**GOAL OF THE EXERCISE**
Please copy every record below exactly and leave out the pictures.

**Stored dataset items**
************

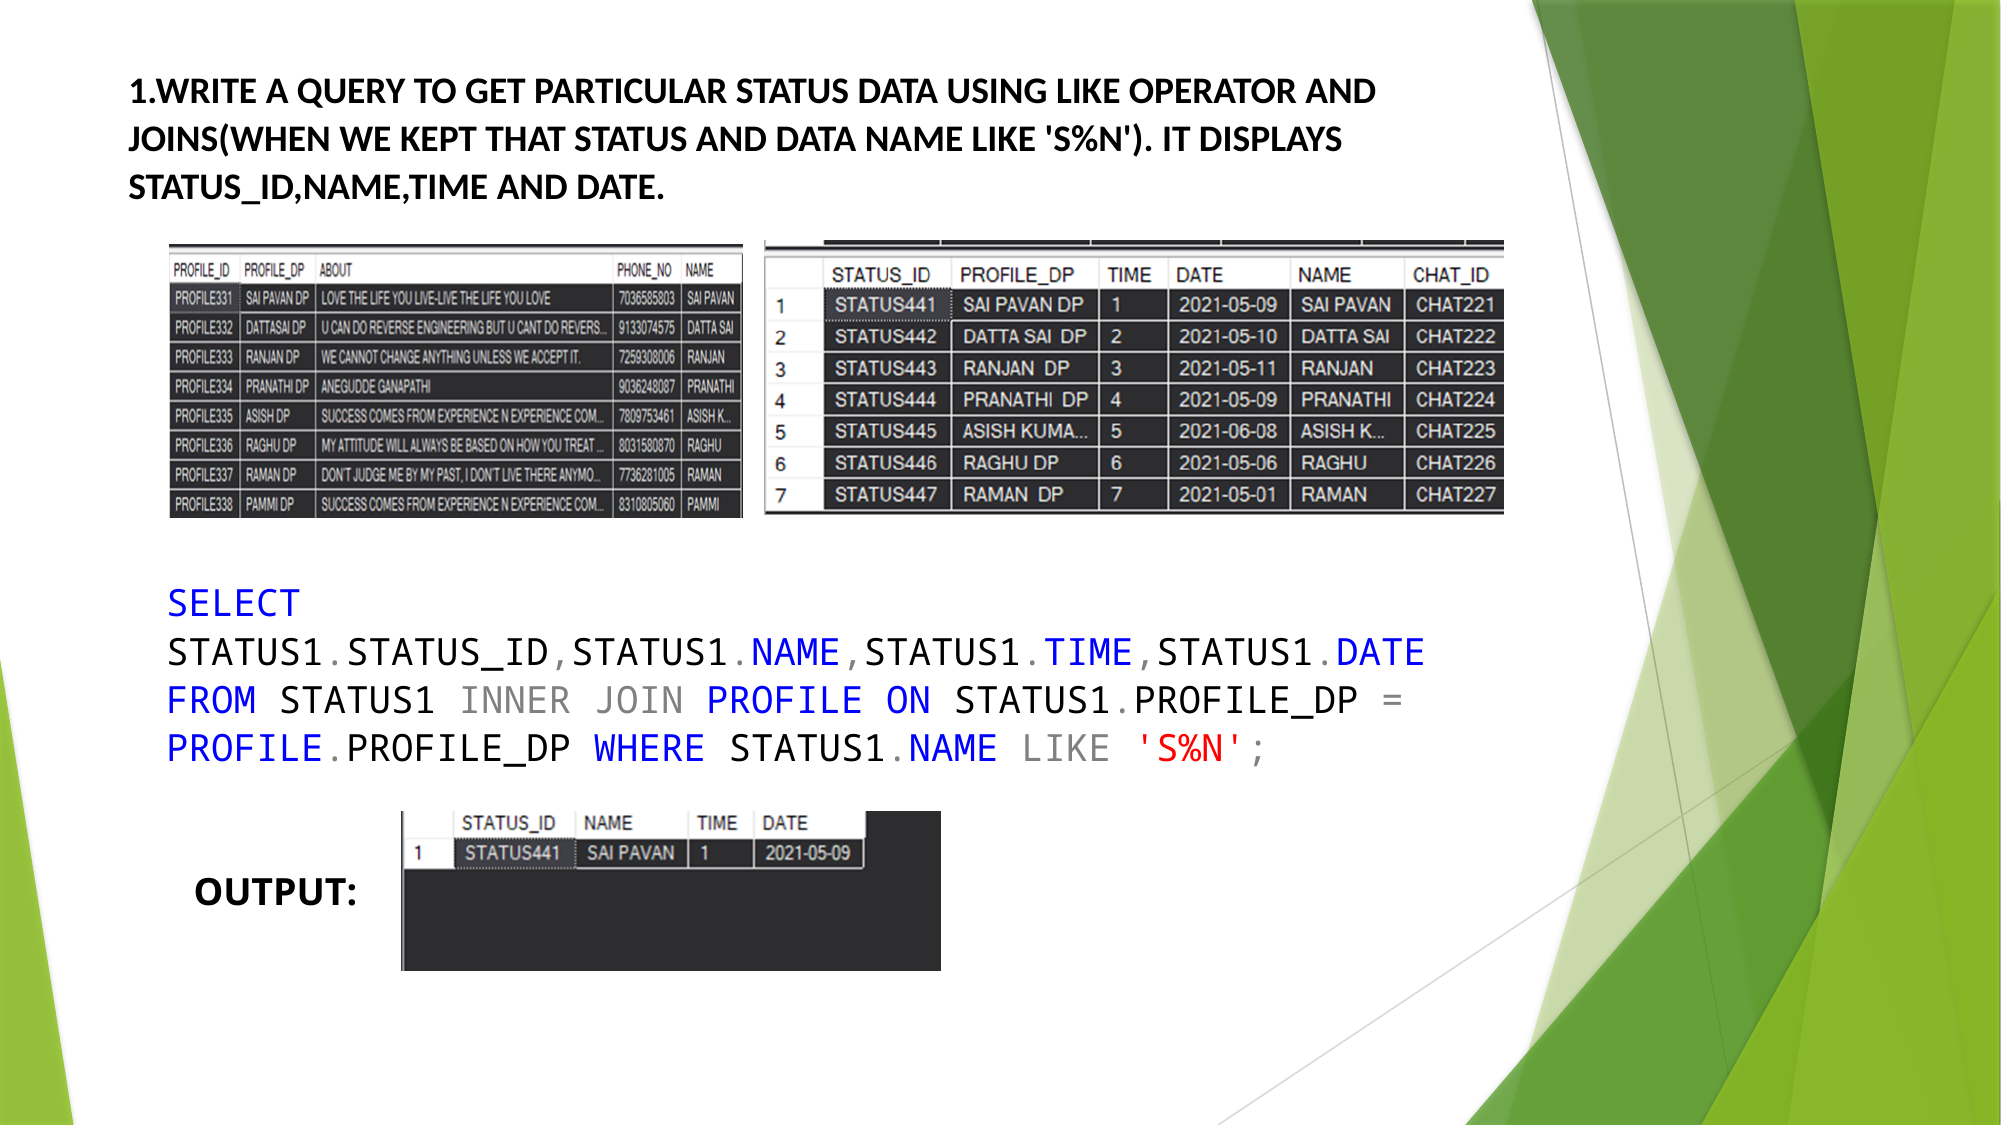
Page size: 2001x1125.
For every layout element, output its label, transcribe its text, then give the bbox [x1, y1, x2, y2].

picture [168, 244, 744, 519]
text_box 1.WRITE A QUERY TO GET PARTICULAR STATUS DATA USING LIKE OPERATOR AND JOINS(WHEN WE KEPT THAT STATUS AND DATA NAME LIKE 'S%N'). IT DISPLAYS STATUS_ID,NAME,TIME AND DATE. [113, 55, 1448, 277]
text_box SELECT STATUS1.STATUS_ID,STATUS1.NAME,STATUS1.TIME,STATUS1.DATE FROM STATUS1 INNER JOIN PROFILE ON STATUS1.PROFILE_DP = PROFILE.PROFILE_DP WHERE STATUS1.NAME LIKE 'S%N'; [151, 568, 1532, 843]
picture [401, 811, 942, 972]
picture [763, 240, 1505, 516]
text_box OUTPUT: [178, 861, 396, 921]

************

**ANSWER TO THE PROBLEM**
Page size: 2001x1125.
For every layout element, output its label, transcribe its text, then give the bbox [x1, y1, x2, y2].

picture [168, 244, 744, 519]
text_box 1.WRITE A QUERY TO GET PARTICULAR STATUS DATA USING LIKE OPERATOR AND JOINS(WHEN WE KEPT THAT STATUS AND DATA NAME LIKE 'S%N'). IT DISPLAYS STATUS_ID,NAME,TIME AND DATE. [113, 55, 1448, 277]
text_box SELECT STATUS1.STATUS_ID,STATUS1.NAME,STATUS1.TIME,STATUS1.DATE FROM STATUS1 INNER JOIN PROFILE ON STATUS1.PROFILE_DP = PROFILE.PROFILE_DP WHERE STATUS1.NAME LIKE 'S%N'; [151, 568, 1532, 843]
picture [401, 811, 942, 972]
picture [763, 240, 1505, 516]
text_box OUTPUT: [178, 861, 396, 921]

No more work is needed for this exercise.